▸ WHAT THE TASK REQUIRES
When the word "This" shows up in a line of the records below, copy that line.

-- Opening Marker --

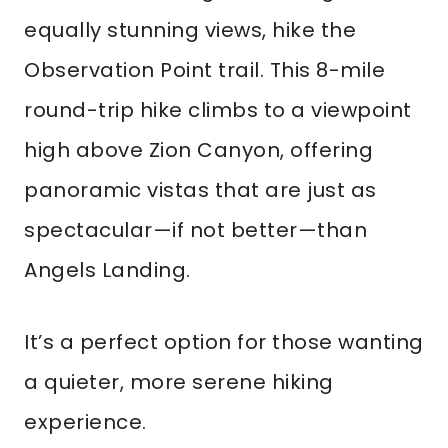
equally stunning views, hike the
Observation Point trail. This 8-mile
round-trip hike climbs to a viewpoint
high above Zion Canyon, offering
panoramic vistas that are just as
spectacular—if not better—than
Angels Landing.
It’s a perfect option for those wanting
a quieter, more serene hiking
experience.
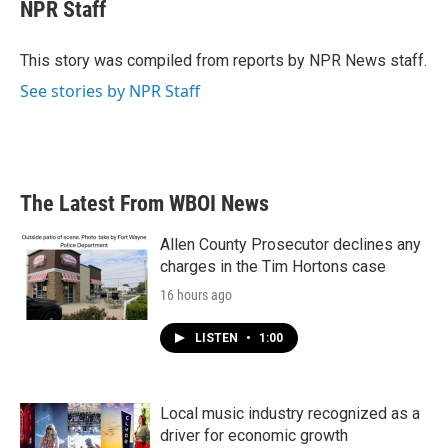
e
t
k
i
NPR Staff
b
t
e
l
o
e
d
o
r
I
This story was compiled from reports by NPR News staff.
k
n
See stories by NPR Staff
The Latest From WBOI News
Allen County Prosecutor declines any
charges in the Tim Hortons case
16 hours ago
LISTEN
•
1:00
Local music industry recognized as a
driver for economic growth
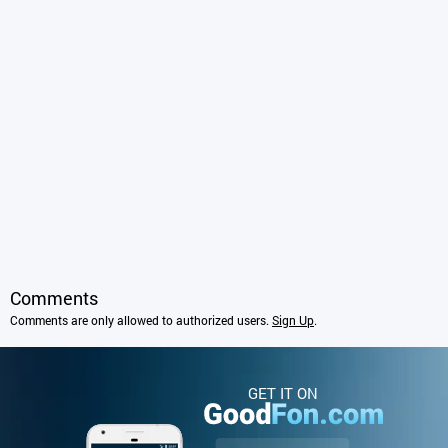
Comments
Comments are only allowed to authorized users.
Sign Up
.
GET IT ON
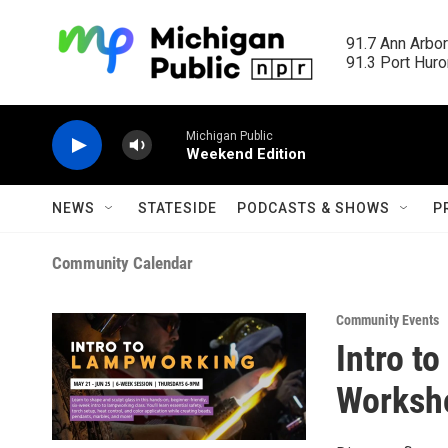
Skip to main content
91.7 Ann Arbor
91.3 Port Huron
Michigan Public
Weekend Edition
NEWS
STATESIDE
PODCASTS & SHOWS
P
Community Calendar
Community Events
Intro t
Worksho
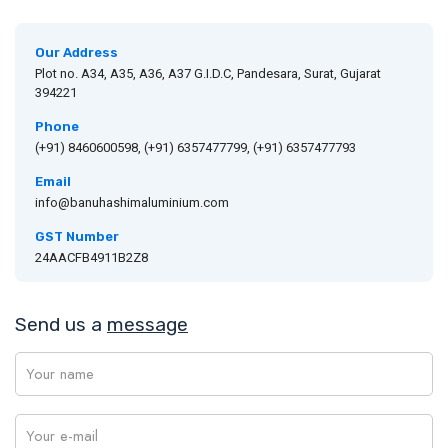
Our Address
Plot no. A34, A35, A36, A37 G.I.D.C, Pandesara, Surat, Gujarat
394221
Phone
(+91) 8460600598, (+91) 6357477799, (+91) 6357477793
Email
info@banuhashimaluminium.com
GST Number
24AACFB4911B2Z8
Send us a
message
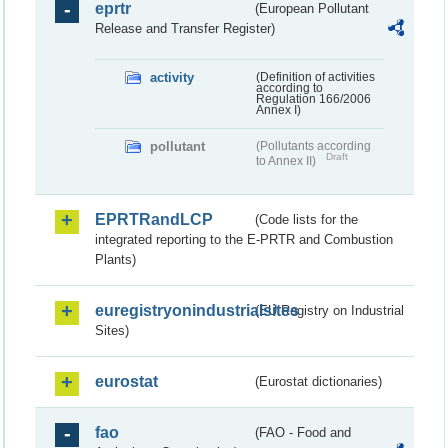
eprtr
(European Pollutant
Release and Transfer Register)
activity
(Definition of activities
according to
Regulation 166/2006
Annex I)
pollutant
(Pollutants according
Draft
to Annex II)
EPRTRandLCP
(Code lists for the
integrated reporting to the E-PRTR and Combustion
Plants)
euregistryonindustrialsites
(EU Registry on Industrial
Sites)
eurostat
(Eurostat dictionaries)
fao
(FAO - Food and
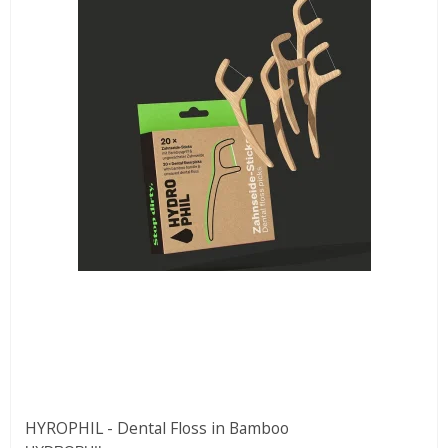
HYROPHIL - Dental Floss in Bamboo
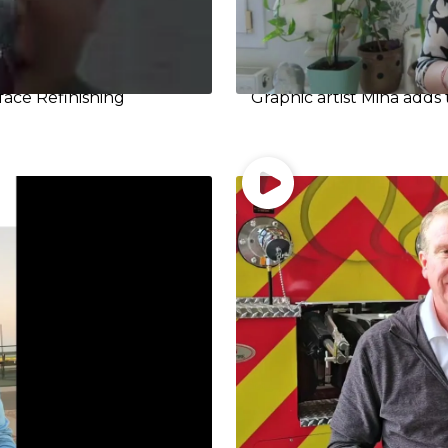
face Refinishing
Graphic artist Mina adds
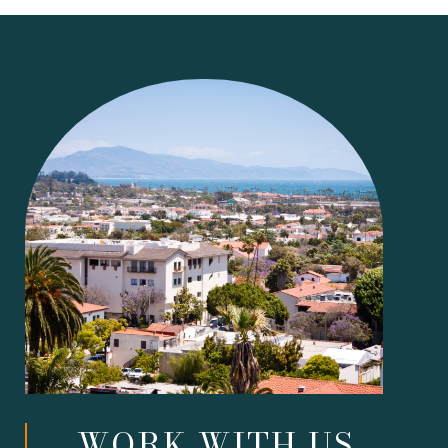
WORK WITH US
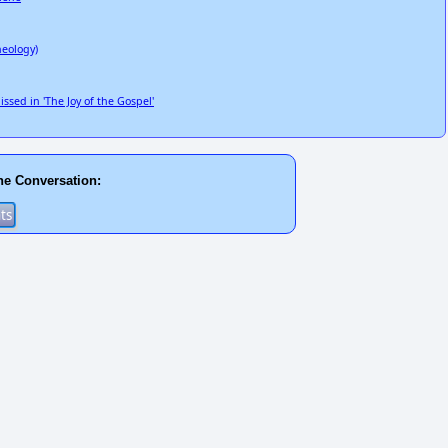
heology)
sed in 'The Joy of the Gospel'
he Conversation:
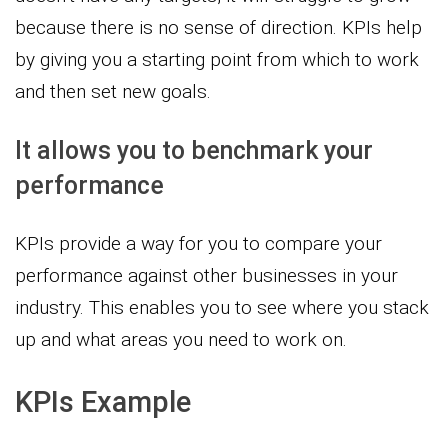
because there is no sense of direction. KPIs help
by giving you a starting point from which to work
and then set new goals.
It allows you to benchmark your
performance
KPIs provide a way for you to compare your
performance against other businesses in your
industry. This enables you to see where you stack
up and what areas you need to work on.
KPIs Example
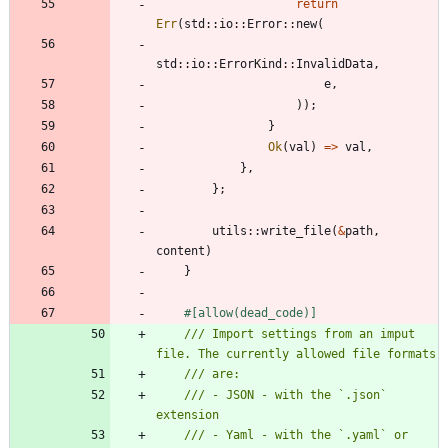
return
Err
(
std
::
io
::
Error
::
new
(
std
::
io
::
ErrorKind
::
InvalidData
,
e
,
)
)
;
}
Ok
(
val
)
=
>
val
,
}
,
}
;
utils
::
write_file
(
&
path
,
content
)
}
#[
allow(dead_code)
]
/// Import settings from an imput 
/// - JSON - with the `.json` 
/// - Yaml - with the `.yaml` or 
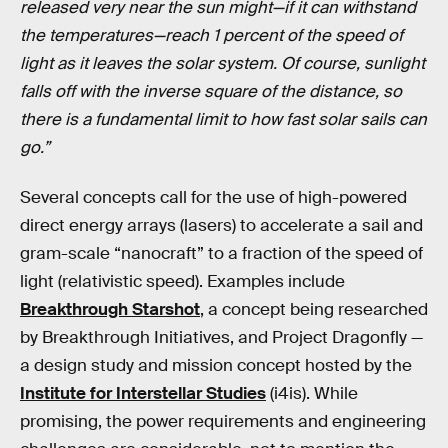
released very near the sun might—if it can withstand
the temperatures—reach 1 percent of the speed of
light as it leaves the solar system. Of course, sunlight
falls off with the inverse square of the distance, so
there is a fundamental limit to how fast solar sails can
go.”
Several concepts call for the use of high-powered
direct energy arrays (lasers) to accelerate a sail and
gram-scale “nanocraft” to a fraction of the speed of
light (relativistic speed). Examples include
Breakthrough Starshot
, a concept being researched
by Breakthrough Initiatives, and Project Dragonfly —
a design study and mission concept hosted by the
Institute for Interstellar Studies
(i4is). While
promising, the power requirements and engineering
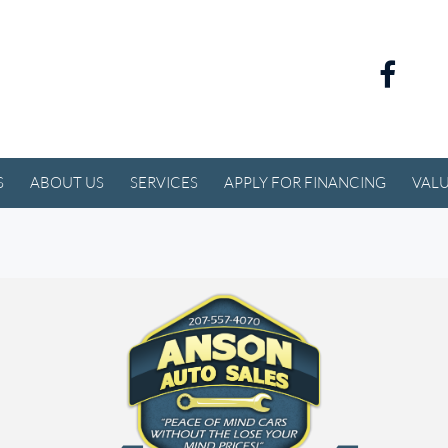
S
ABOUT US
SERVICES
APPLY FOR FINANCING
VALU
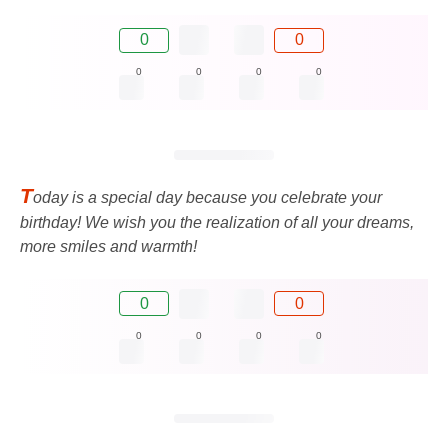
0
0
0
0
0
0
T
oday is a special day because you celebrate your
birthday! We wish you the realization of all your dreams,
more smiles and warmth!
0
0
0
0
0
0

-- Closing Marker --

▸ OUTPUT OF THE TASK
Observation Point trail. This 8-mile
This story was compiled from reports by NPR News staff.
industry. This enables you to see where you stack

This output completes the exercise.